### Your instructions
Write the next part of the forum thread about a member's hunting dogs, picking up right after its final line.
-- Selected excerpt follows --
# Those who talk about my shooting behind my back.



## alleyyooper (Sep 19, 2011)

This is my visula a hunting fool of a dog. I got her in 2001 when a friend was told to get rid of the runt and he just couldn't do it like the owner wanted.







This is my Springer. He was a pound pup my wife rescuded in 2000 whle I was at work. She had went to take a look at a choclate labby which had already been sent to A new home.
Nothing special about this guy but has a good nose leaves the deer alone as well as skunks and other things.
Cooling off after a hot morning of boundry training.







This one is my sassy pup, always has to question every command given her. She was a pound pup rescuded in 2001. I know she has Shr Pia blood in her due to her short ears, all the wrinkles and thick hide. She just goes along to help out doing what ever she can. She seems to know how to stop a running rooster for some reason.
she is being called here and decides to yell back WHAT DAD.
She got a first place ribbon with this picture as the pet of the month in January 2006.






 Al


----------



## hanniedog (Sep 19, 2011)

Think the pool needs cleaning just a bit.


----------



## fubar2 (Sep 19, 2011)

Yeah what he said. Is that the pool or the latrine?


----------



## dingeryote (Sep 19, 2011)

fubar2 said:


> Yeah what he said. Is that the pool or the latrine?


 
Put a muddy dog in a clean kiddy pool sometime. LOL!!

When mud season is in full swing, I can make a bathtub look like that.

Ours get taken to the pond, then hosed off when they decide to play in the muck.
Yeah, "Dad" ain't real popular with the mutts for a while afterwards, but it beats letting them in the hooch and incurring the wrath of the wife.

Stay safe!
Dingeryote


----------



## fubar2 (Sep 19, 2011)

dingeryote said:


> Put a muddy dog in a clean kiddy pool sometime. LOL!!
-- Selected excerpt concluded --
-- Data below follows --
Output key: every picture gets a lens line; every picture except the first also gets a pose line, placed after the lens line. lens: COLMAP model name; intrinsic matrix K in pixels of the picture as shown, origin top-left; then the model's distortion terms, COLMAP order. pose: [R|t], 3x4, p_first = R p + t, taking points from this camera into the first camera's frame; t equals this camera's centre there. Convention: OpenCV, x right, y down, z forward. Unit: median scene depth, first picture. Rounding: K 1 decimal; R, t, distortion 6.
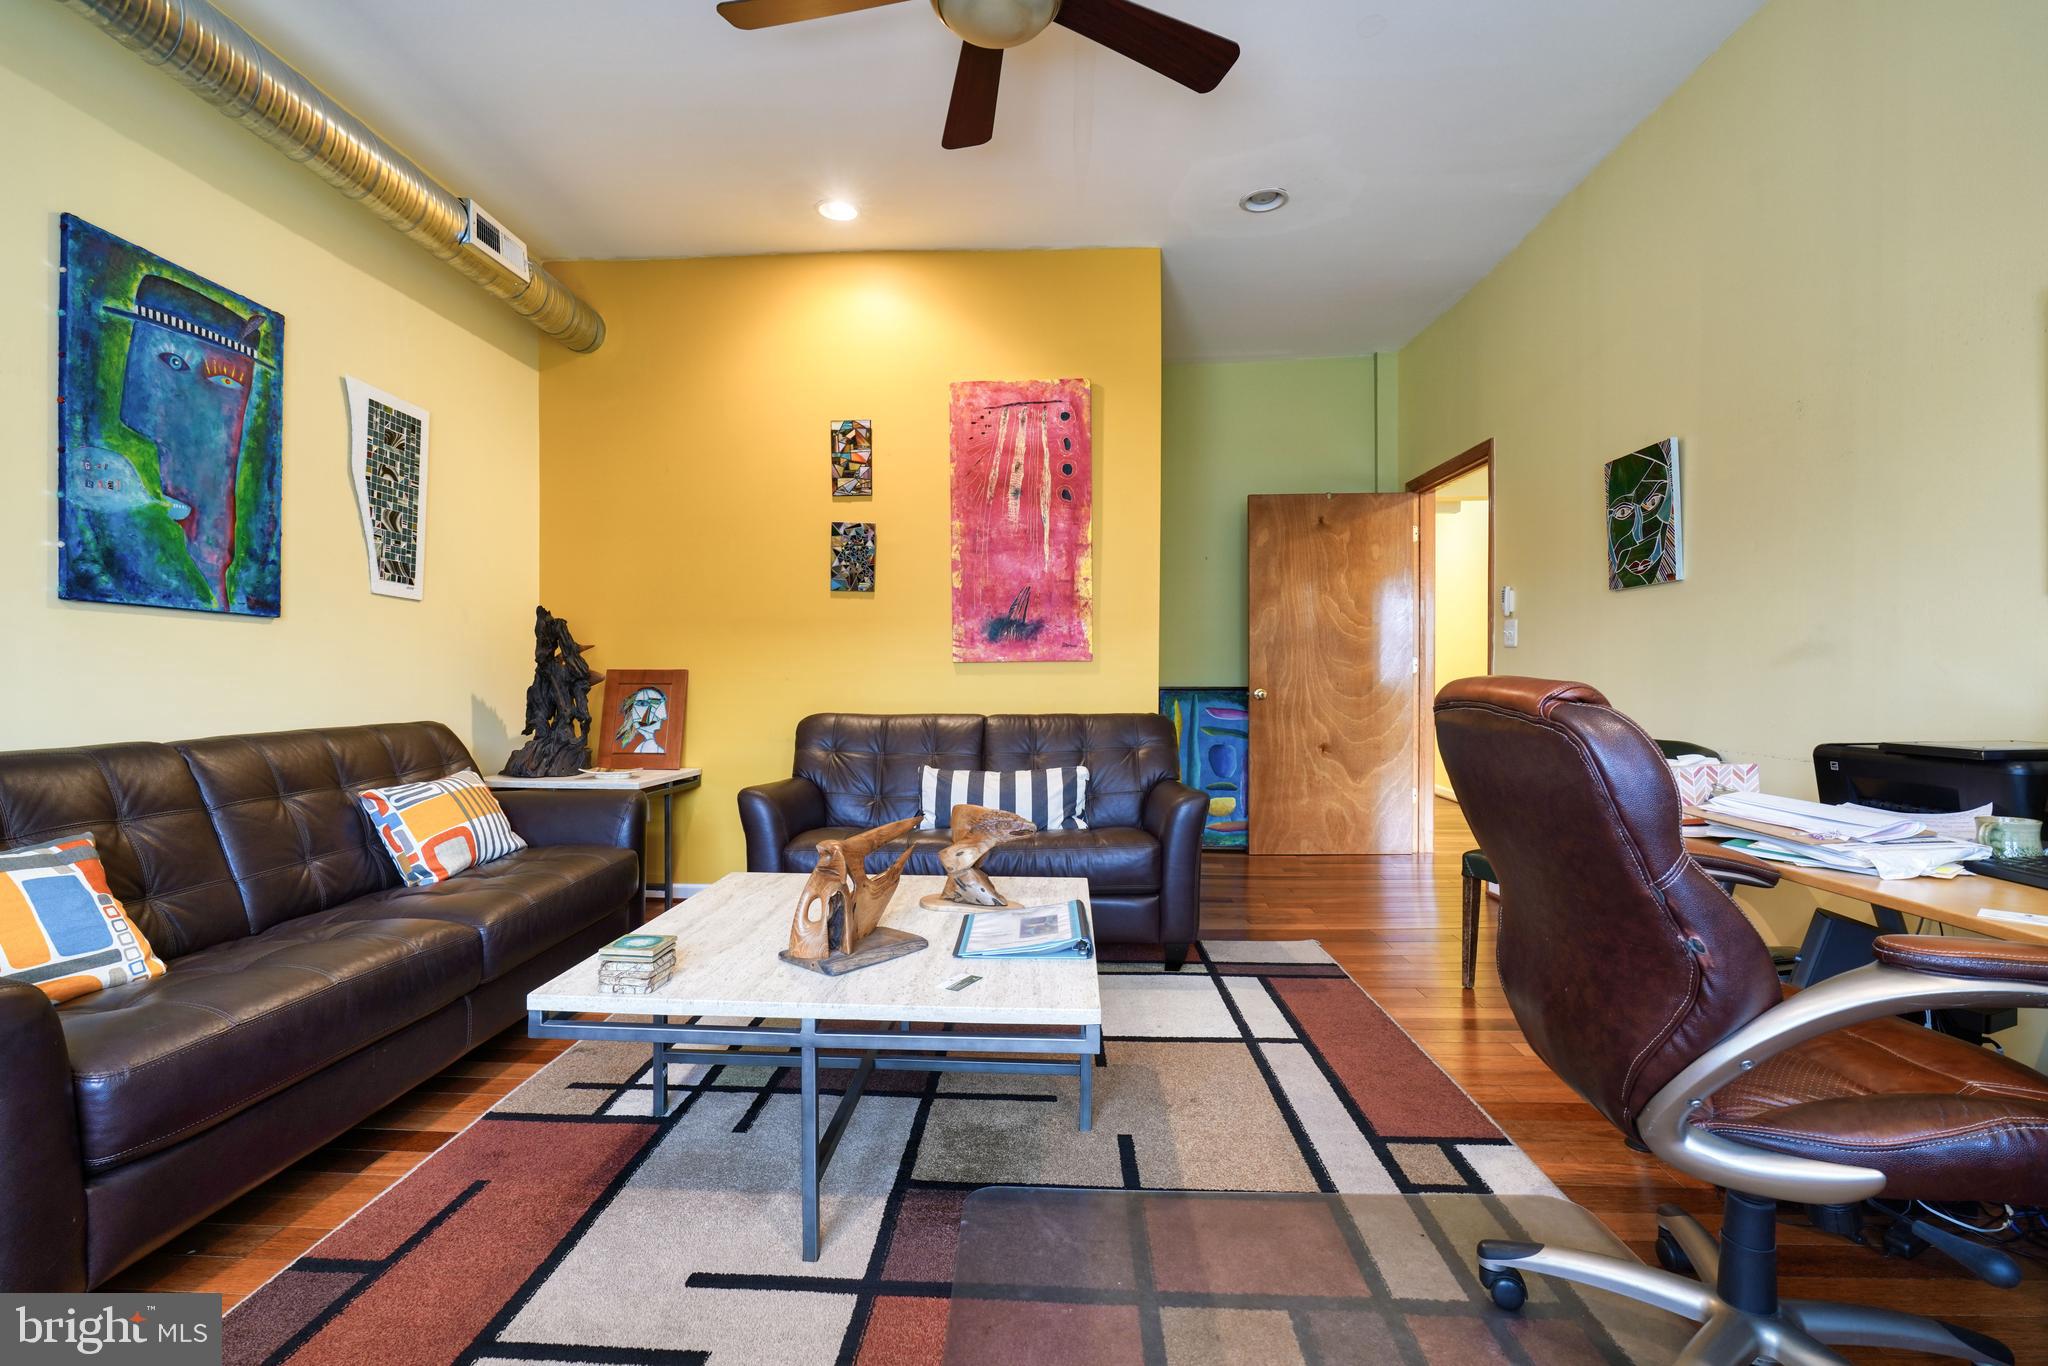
lens RADIAL K [[940.3, 0, 1011.3], [0, 940.3, 678.0], [0, 0, 1]] dist [0.003487, 0.000325]
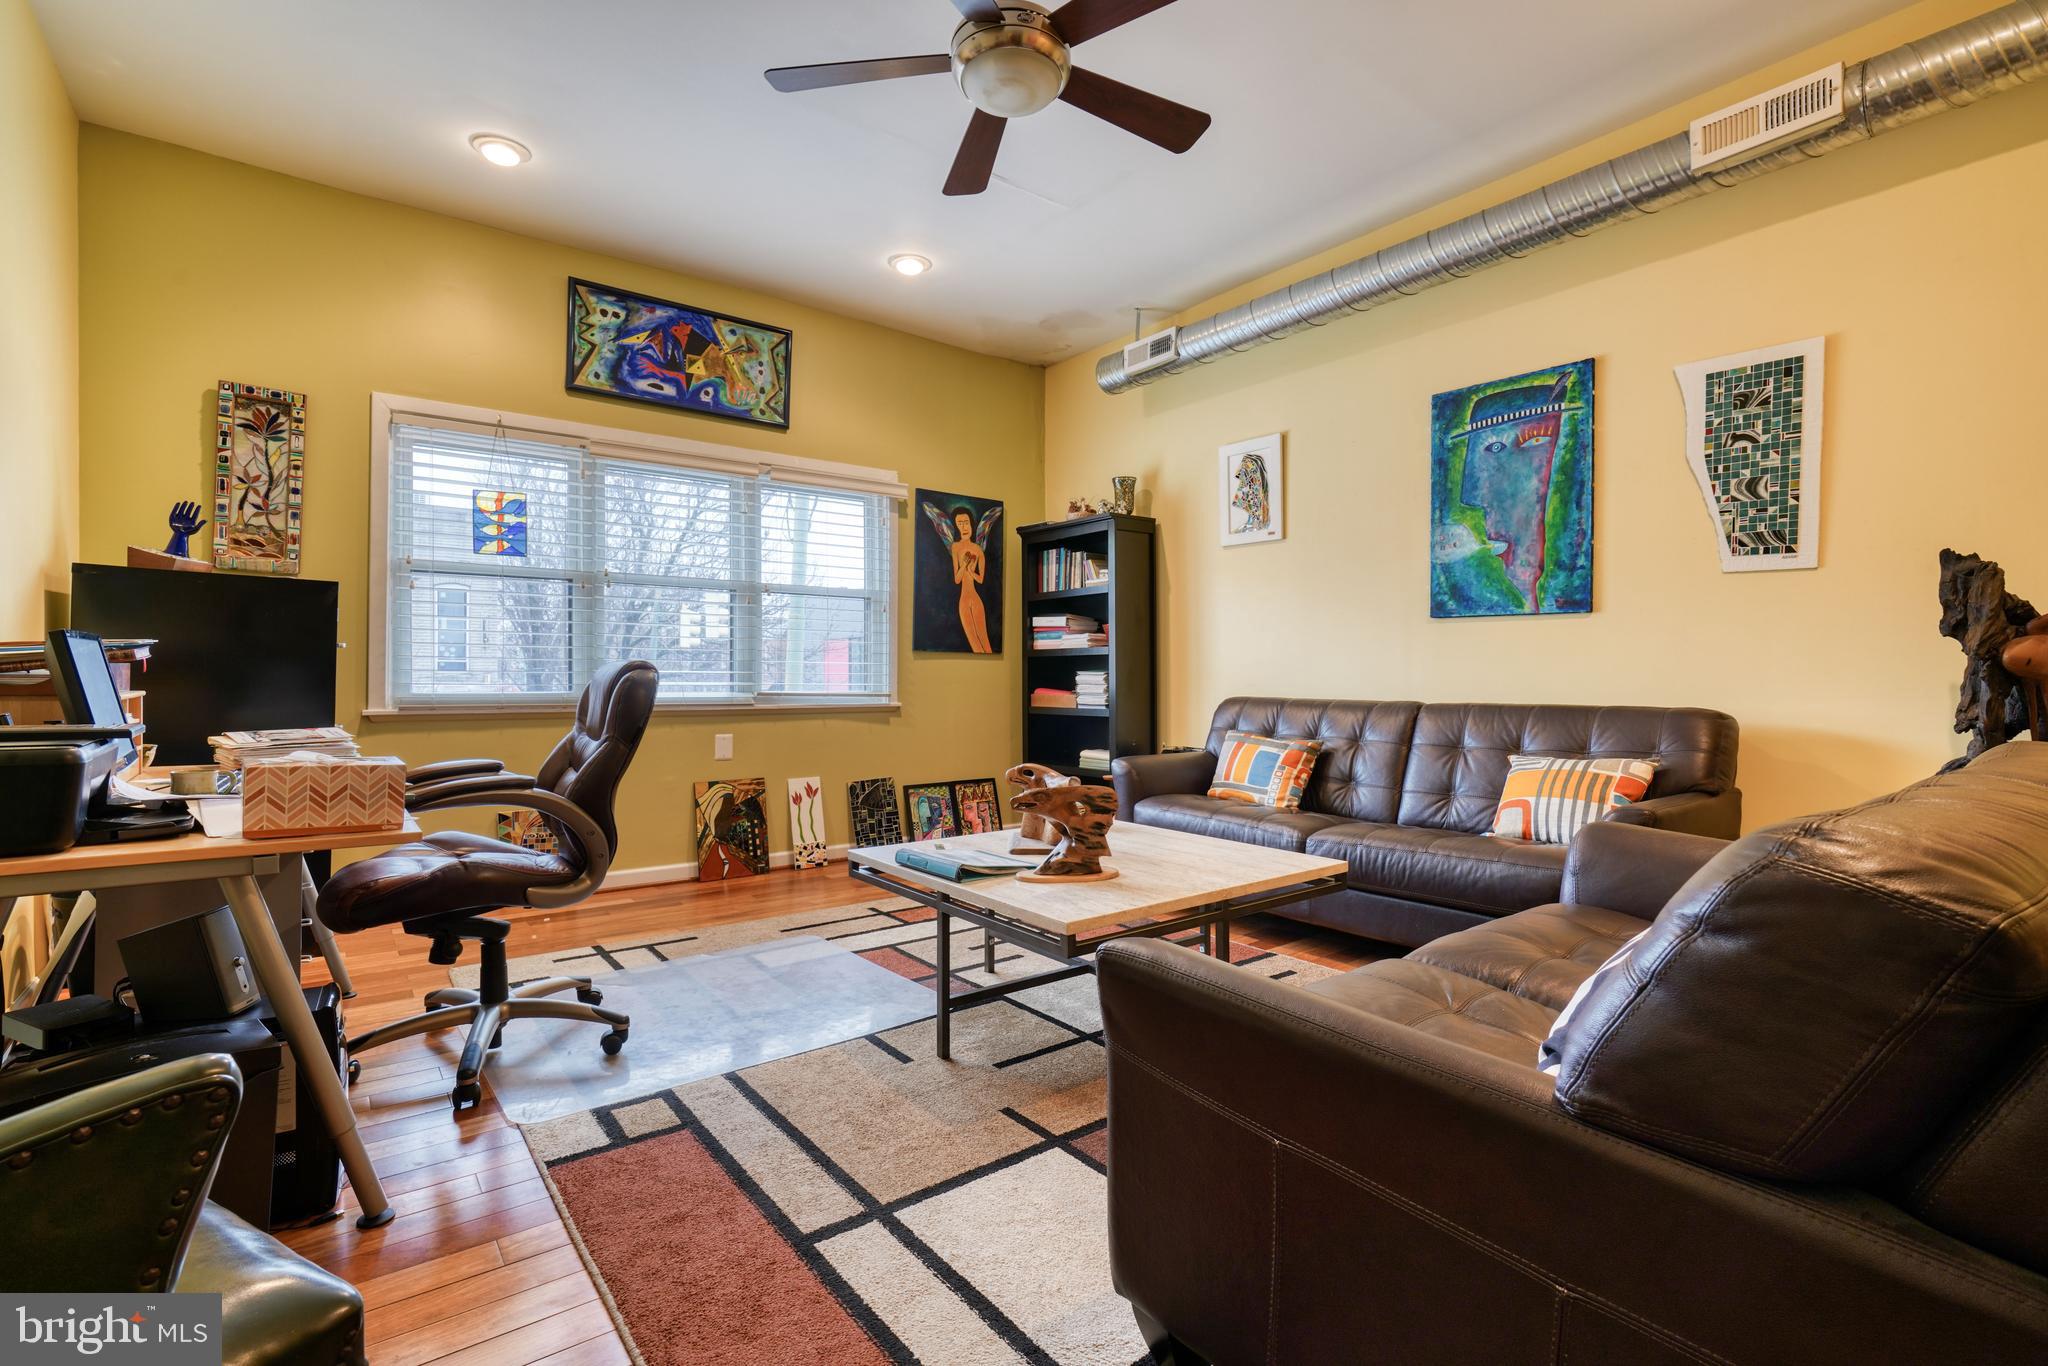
-- Data below concluded --
### Result of the task
> 
> When mud season is in full swing, I can make a bathtub look like that.
> 
> ...


 
Bush and the Devil made me post that. It was 100 per cent in jest.


----------



## rmh3481 (Sep 19, 2011)

They look like good bird dogs. Its been a couple years since Ive been out because my dog passed on. Brings back good memories! 

I watched in amazement while 21 Turkeys walked up my driveway last week. They then went across the neighbors yard and back into the woods. Ive never seen this many Turkeys in the wild let alone in a flock. One big male was leading them along and I was just stunned. Ill probably never see them again especially when the season is open...


----------



## alleyyooper (Sep 20, 2011)

We bought the pool for the Cholate labby to keep her from going to the creek anbd getting covered in mud. since she was still a pup when we got it I would guess it is 12 years old when this picture was taken. You can still see the springers feet so I felt the water wasn't all that dirty yet. that step 2 pool was worth every penny we paid for it as it is still going strong today.

 Al


----------



## Fifelaker (Sep 22, 2011)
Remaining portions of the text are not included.